* ABOUT THIS TASK *
The output should be the line containing "Document page, 2001x1125 pixels." and every later line of the records, exactly as written, and nothing else.

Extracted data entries
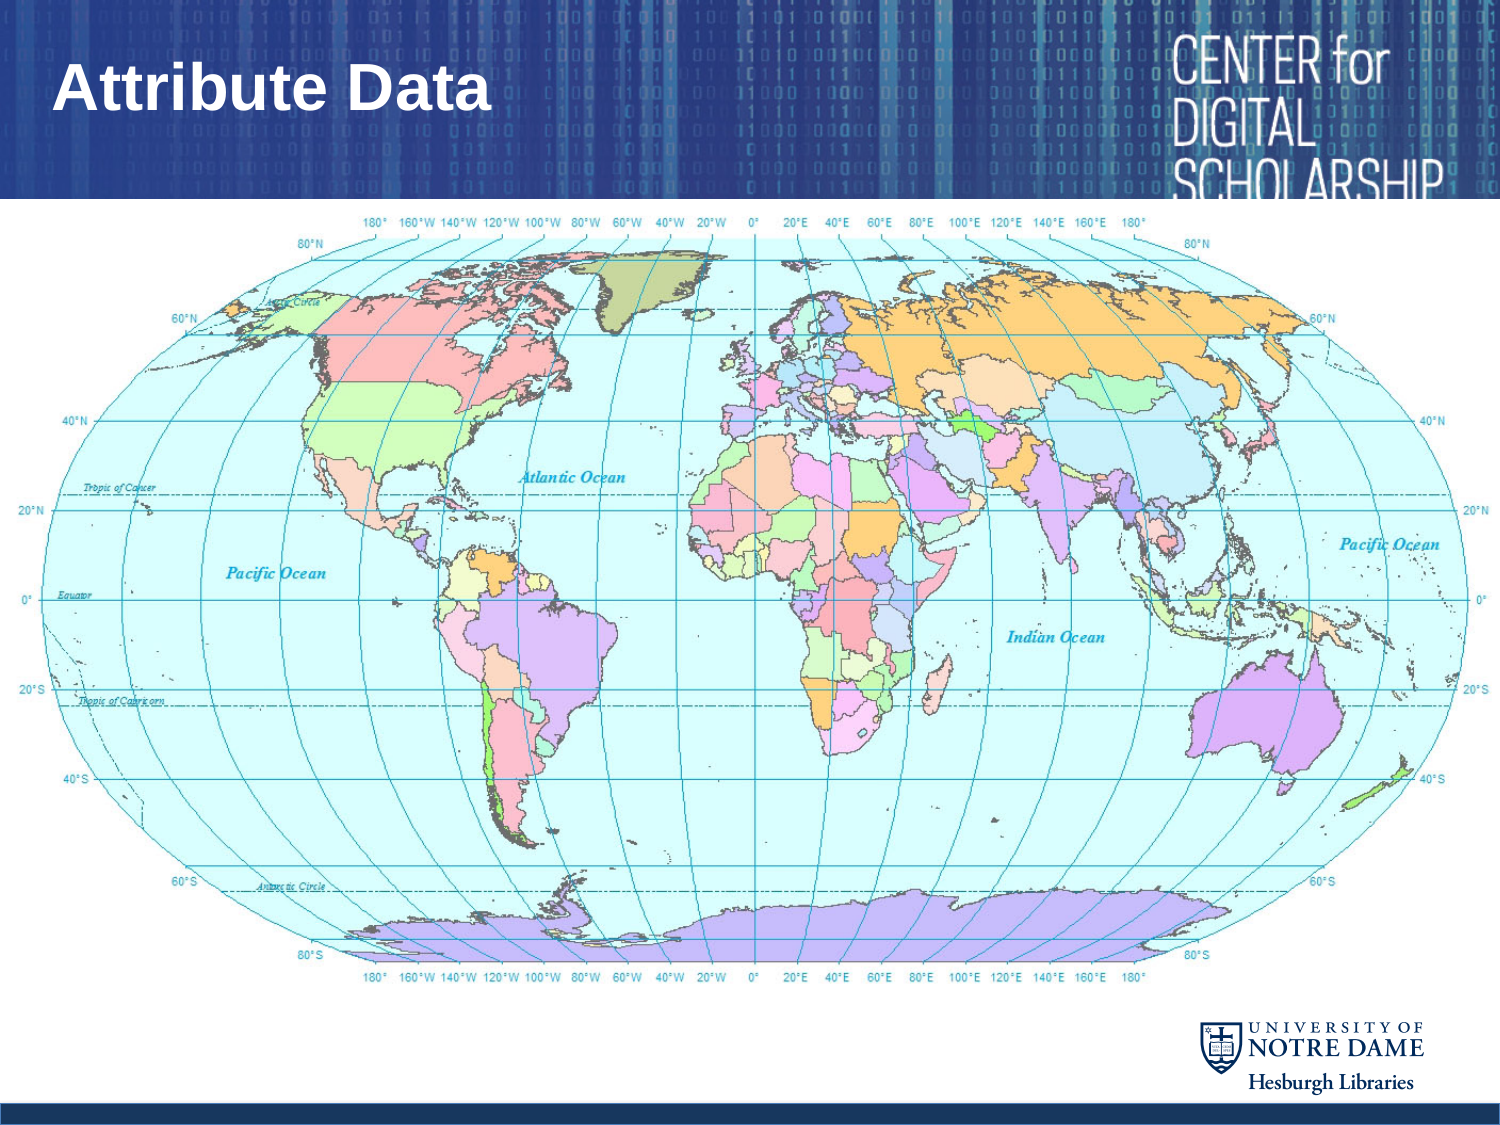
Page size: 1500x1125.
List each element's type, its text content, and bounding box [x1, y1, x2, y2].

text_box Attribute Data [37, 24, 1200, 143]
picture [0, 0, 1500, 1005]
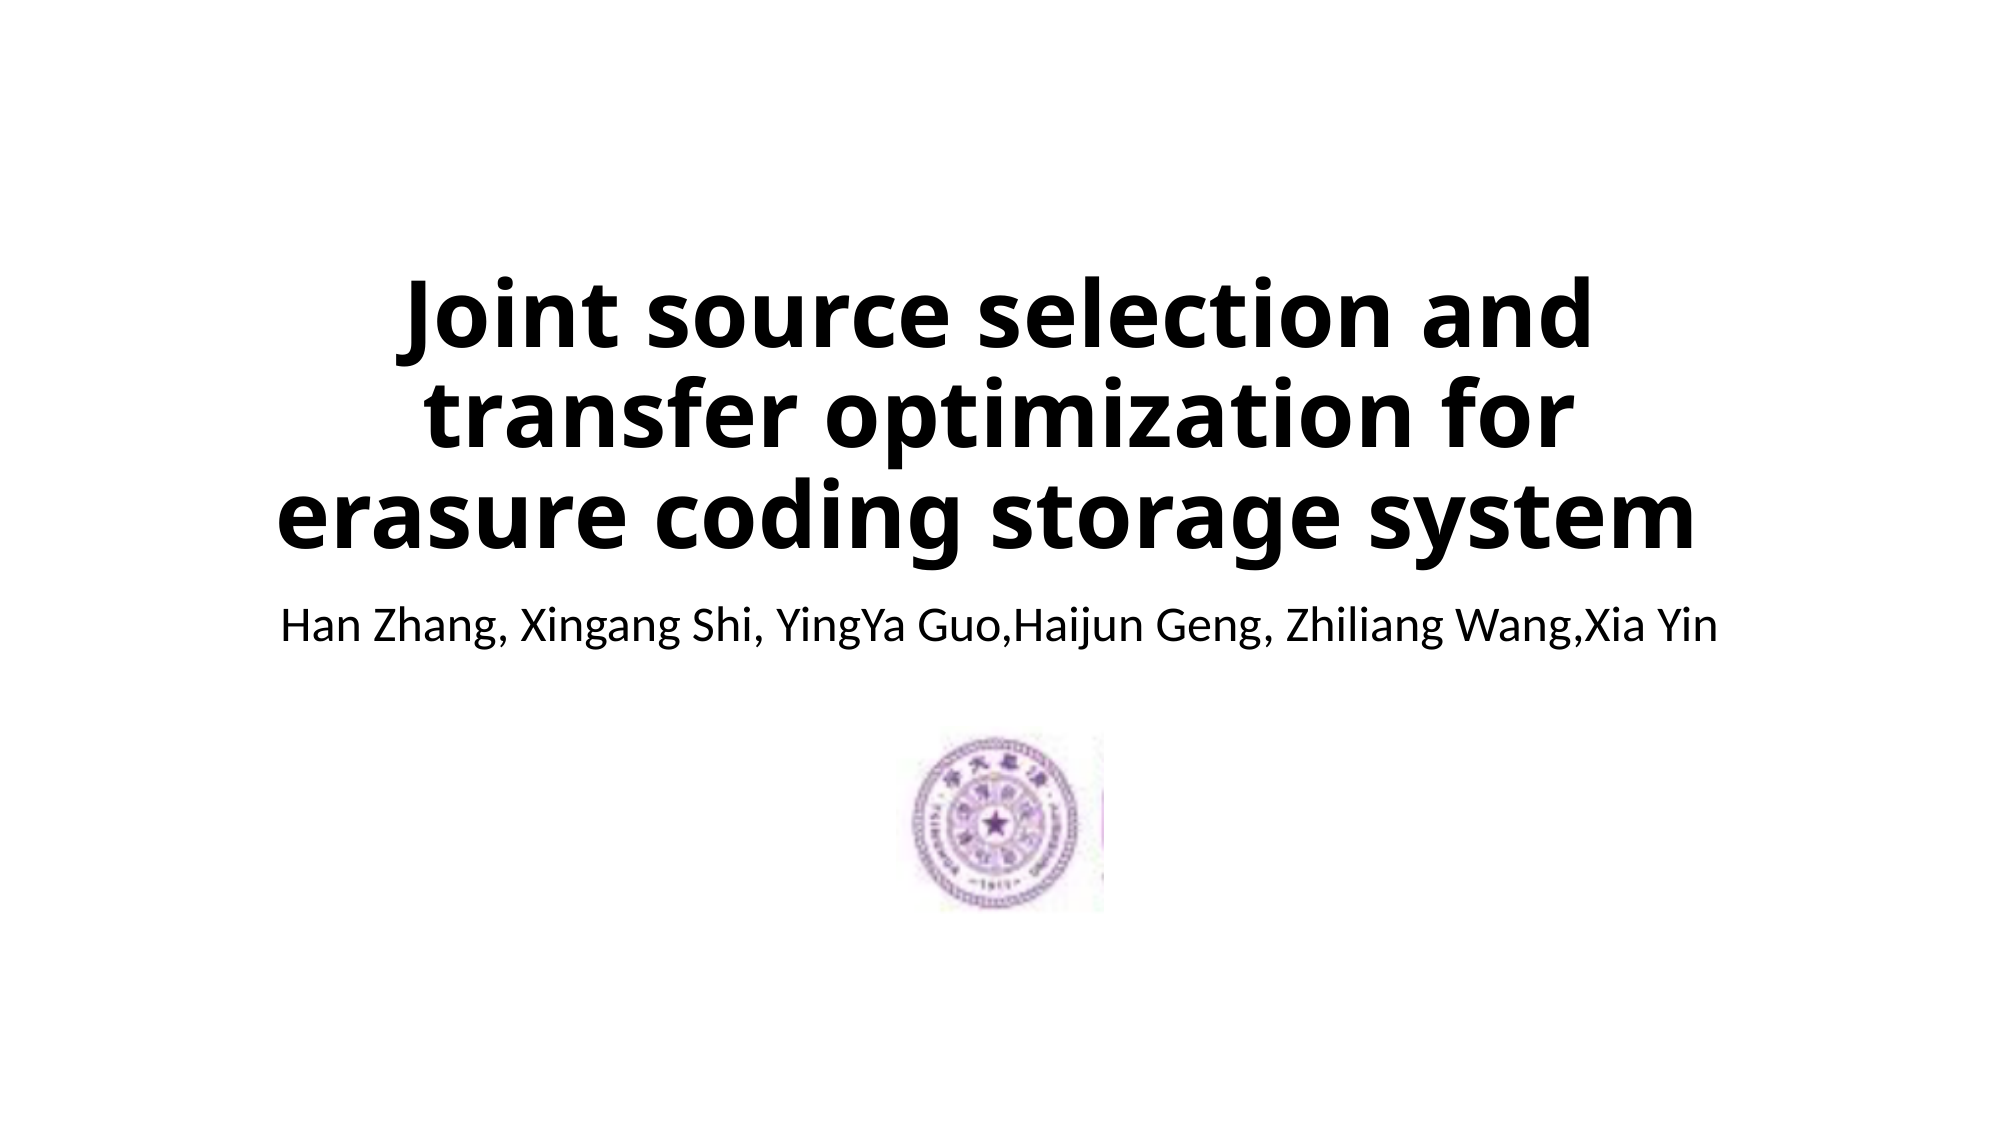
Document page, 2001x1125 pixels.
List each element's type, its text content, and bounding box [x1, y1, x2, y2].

* TASK SOLUTION *
Document page, 2001x1125 pixels.
List each element's type, its text content, and bounding box [x1, y1, x2, y2].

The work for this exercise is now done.